When we (or I?) look at the stories in The Book of Mormon, we see people who just keep forgetting on the miracles they've seen and all the times they've been delivered.  We sometimes see these people as verifiable dummies who can't recollect miraculous things that have happened to them and who repeatedly deny witnesses they've had of Jesus Christ.  But as I've been reading, I've seen something else.

When I close my eyes and put myself among them, my life is mostly just surviving.  A shallow study of early colonial American life reveals just how much work staying alive is.  If these native people had as good a life as early colonial Americans, life was still extremely tedious.  From the time you woke up and felt the elements and hunger, you spent your day running from them.  In the case of these native Americans, they hated each other and had frequent wars.  So not only was it offensively exhausting, life was a defensive battle as well.

In The Book of Mormon, there are moments when the prophet calls his people together and reprimands them and then inspires them.  They become on fire in their testimony.  But they go home and life happens.  They suffer to make relationships work.  Being honest and kind is a challenge, just like it is for us.  And somewhere, they set aside their spiritual fire and are solely surviving again.  And whose to say that they all experienced the same level of conversion secondary to King Benjamin's address?  I'm sure some were on fire by what he said.  Others were impressed and motivated a bit.  Others may have accepted it but felt no strong fire for it.

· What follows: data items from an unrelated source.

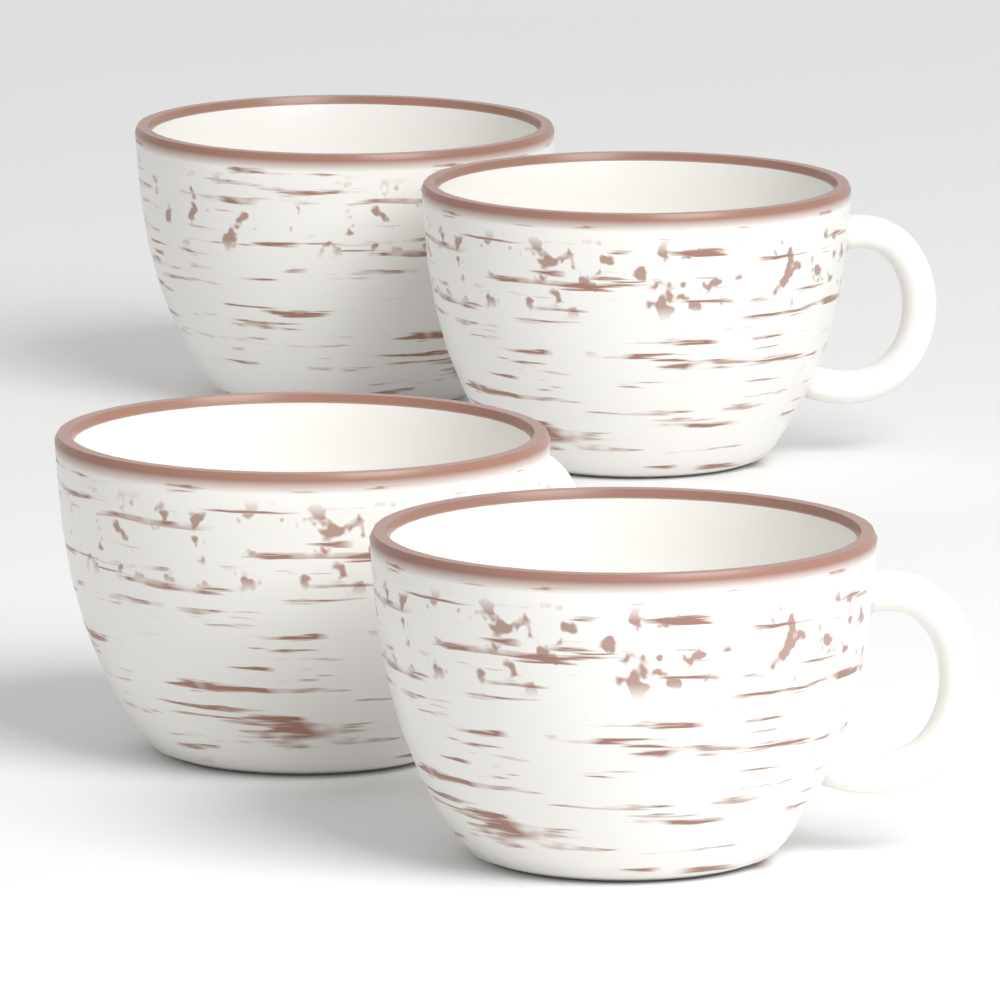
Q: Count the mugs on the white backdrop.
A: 4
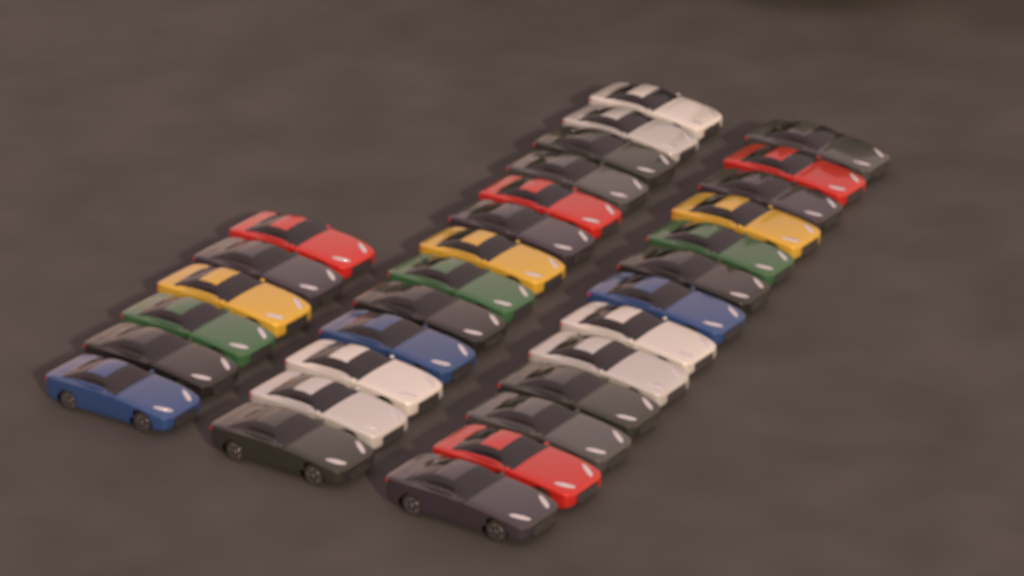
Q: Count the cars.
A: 32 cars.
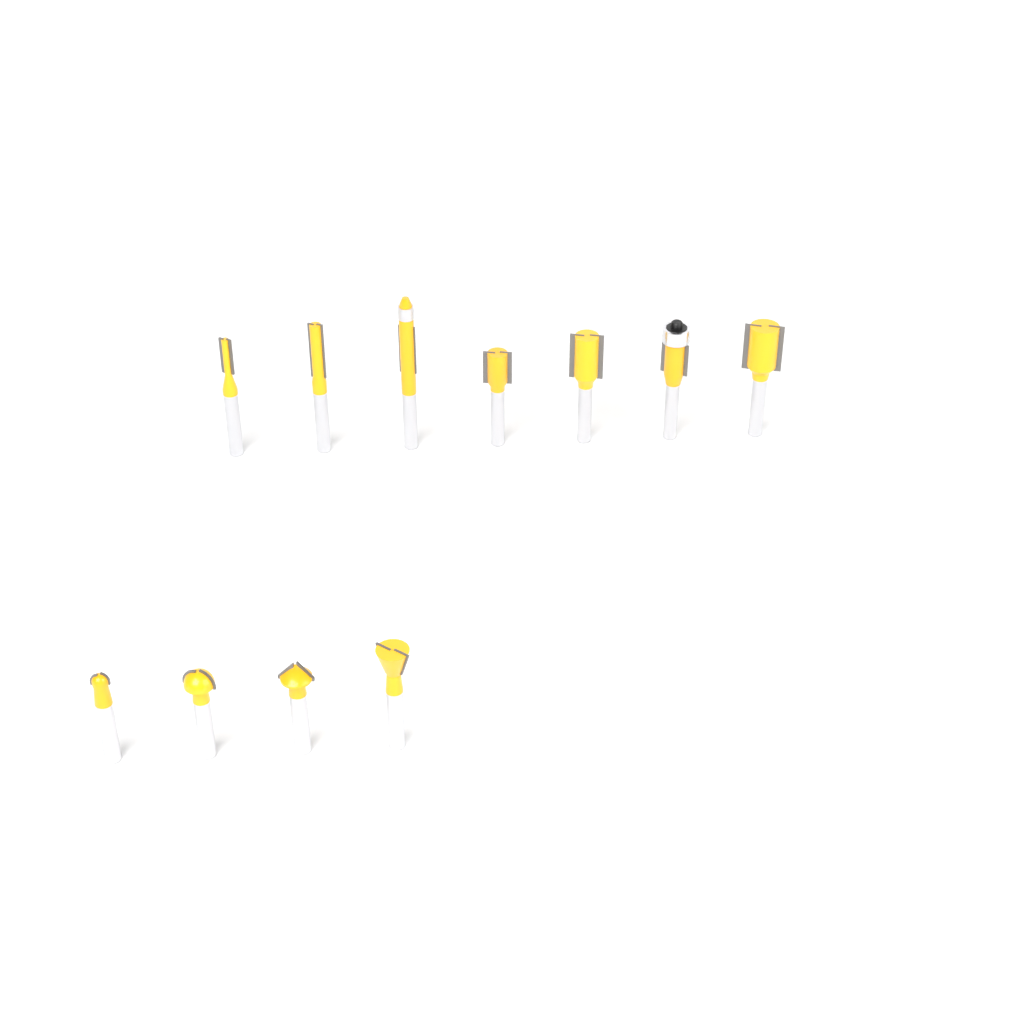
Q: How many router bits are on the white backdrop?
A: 11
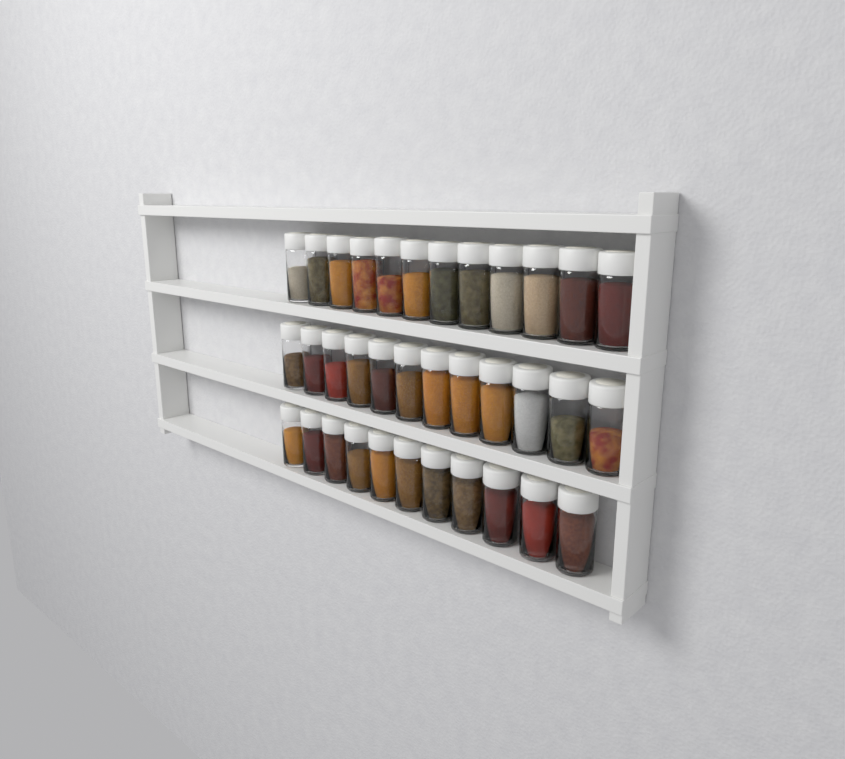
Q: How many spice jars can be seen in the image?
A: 35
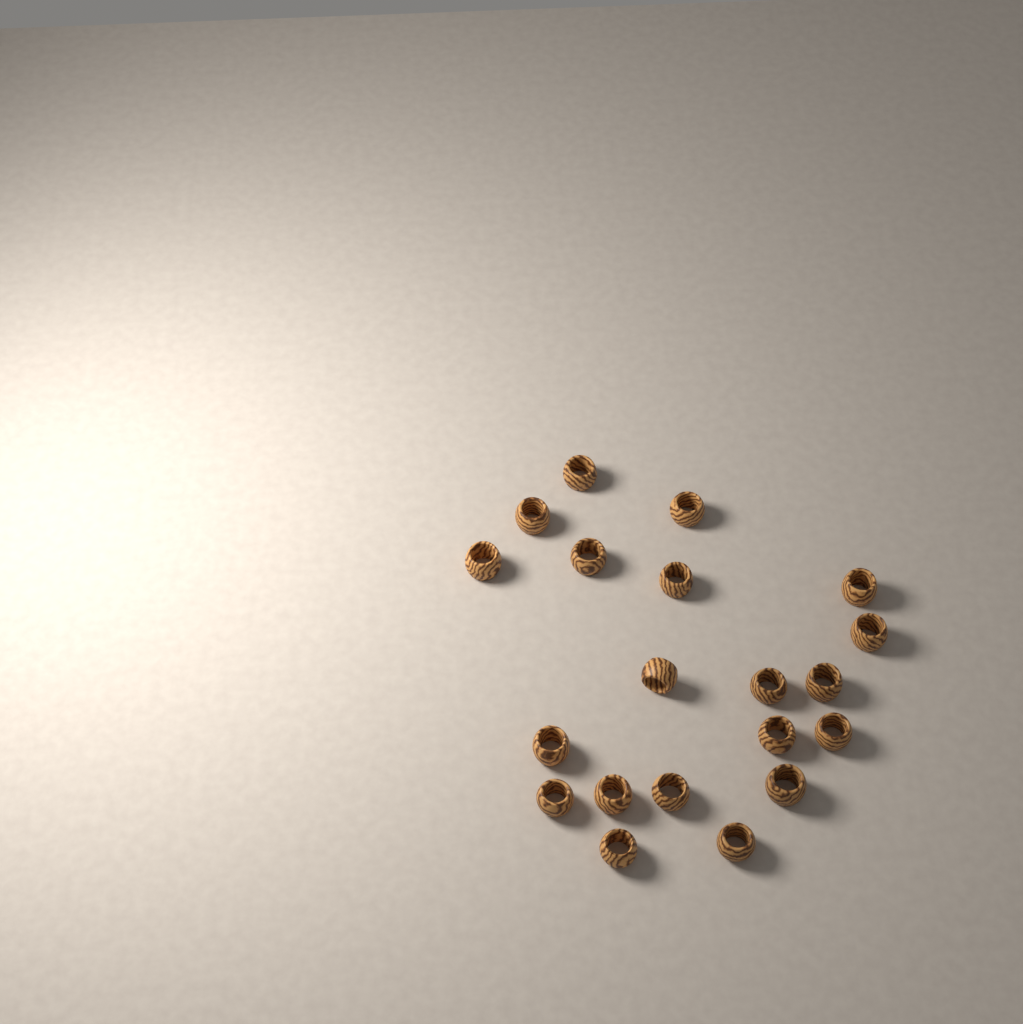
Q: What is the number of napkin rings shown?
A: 20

I see their challenge to maintain their testimony no different then what a Latter-day Saint experiences.  I may quickly conclude that I, unlike Alma, have never seen an angel.  Or that I've never been passing through a street and been called to repentance with the power of King Benjamin.  I may declare that I've never had a innumerable army of men about to fall on me and then been miraculously spared by the power of God.  I may conclude that my witnesses of Christ have been less than those we read about in The Book of Mormon.  But this would not be true.  I've stood within feet of President Hinckley and felt something so powerful I don't even have words for it.   I've stood in the room when a child was born and felt something tangible completely envelop me that I cannot describe.  I've been miraculously saved from illness.  I've had hands placed on my head and been given blessings so perfectly tuned into my needs that I knew as sure as I knew I was sitting there in that chair that they were inspired of God.  And that's the thing:  We've all had those moments of absolute knowing- knowing more surely than even knowledge through reason has ever yielded for us.  But there is life too.  The offensive drudgery of survival that so often feels like a defensive battle as well.  And somewhere along the way, we start listening to Nehor, or that thing that asks us to contradict what we know.  Or what we knew.  And realizing this, and seeing these people in The Book of Mormon who are so much more entitled to get distracted with survival than me, I feel more anxious to cling desperately to the things that I know.